[EXERCISE DETAILS] Give the number of lines in the data below where the string "with" occurs, and nothing else.
<<<<
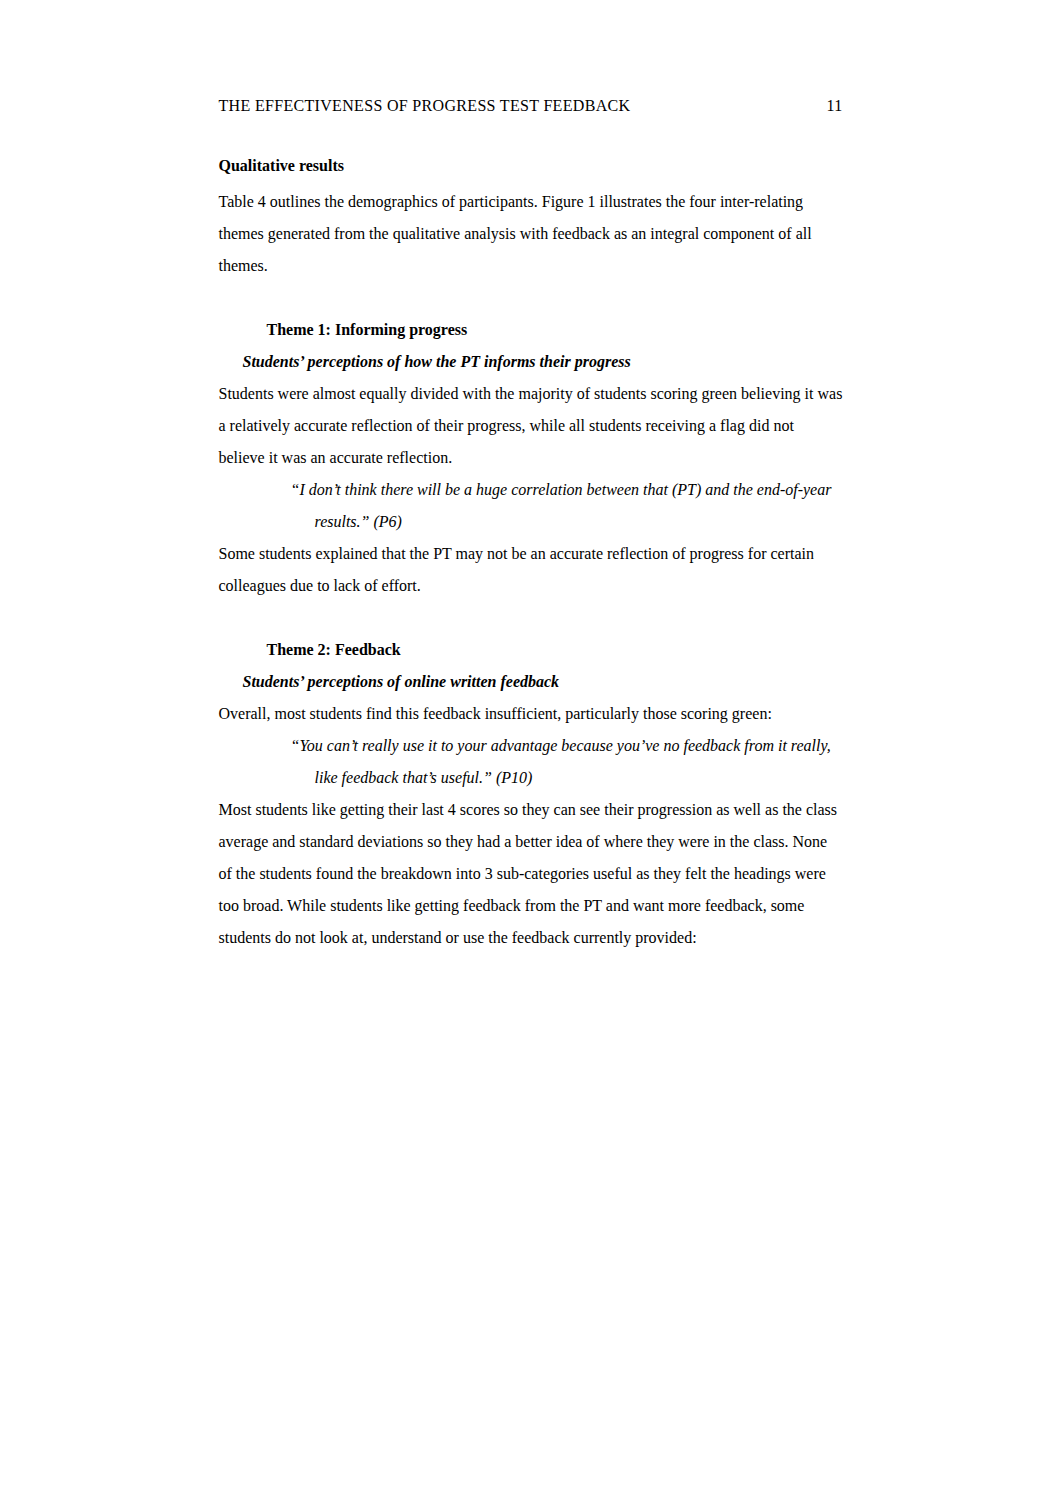The Effectiveness of Progress Test Feedback 11
Qualitative results
Table 4 outlines the demographics of participants. Figure 1 illustrates the four inter-relating themes generated from the qualitative analysis with feedback as an integral component of all themes.
Theme 1: Informing progress
Students’ perceptions of how the PT informs their progress
Students were almost equally divided with the majority of students scoring green believing it was a relatively accurate reflection of their progress, while all students receiving a flag did not believe it was an accurate reflection.
“I don’t think there will be a huge correlation between that (PT) and the end-of-year results.” (P6)
Some students explained that the PT may not be an accurate reflection of progress for certain colleagues due to lack of effort.
Theme 2: Feedback
Students’ perceptions of online written feedback
Overall, most students find this feedback insufficient, particularly those scoring green:
“You can’t really use it to your advantage because you’ve no feedback from it really, like feedback that’s useful.” (P10)
Most students like getting their last 4 scores so they can see their progression as well as the class average and standard deviations so they had a better idea of where they were in the class. None of the students found the breakdown into 3 sub-categories useful as they felt the headings were too broad. While students like getting feedback from the PT and want more feedback, some students do not look at, understand or use the feedback currently provided:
>>>>
[EXERCISE RESULT] 2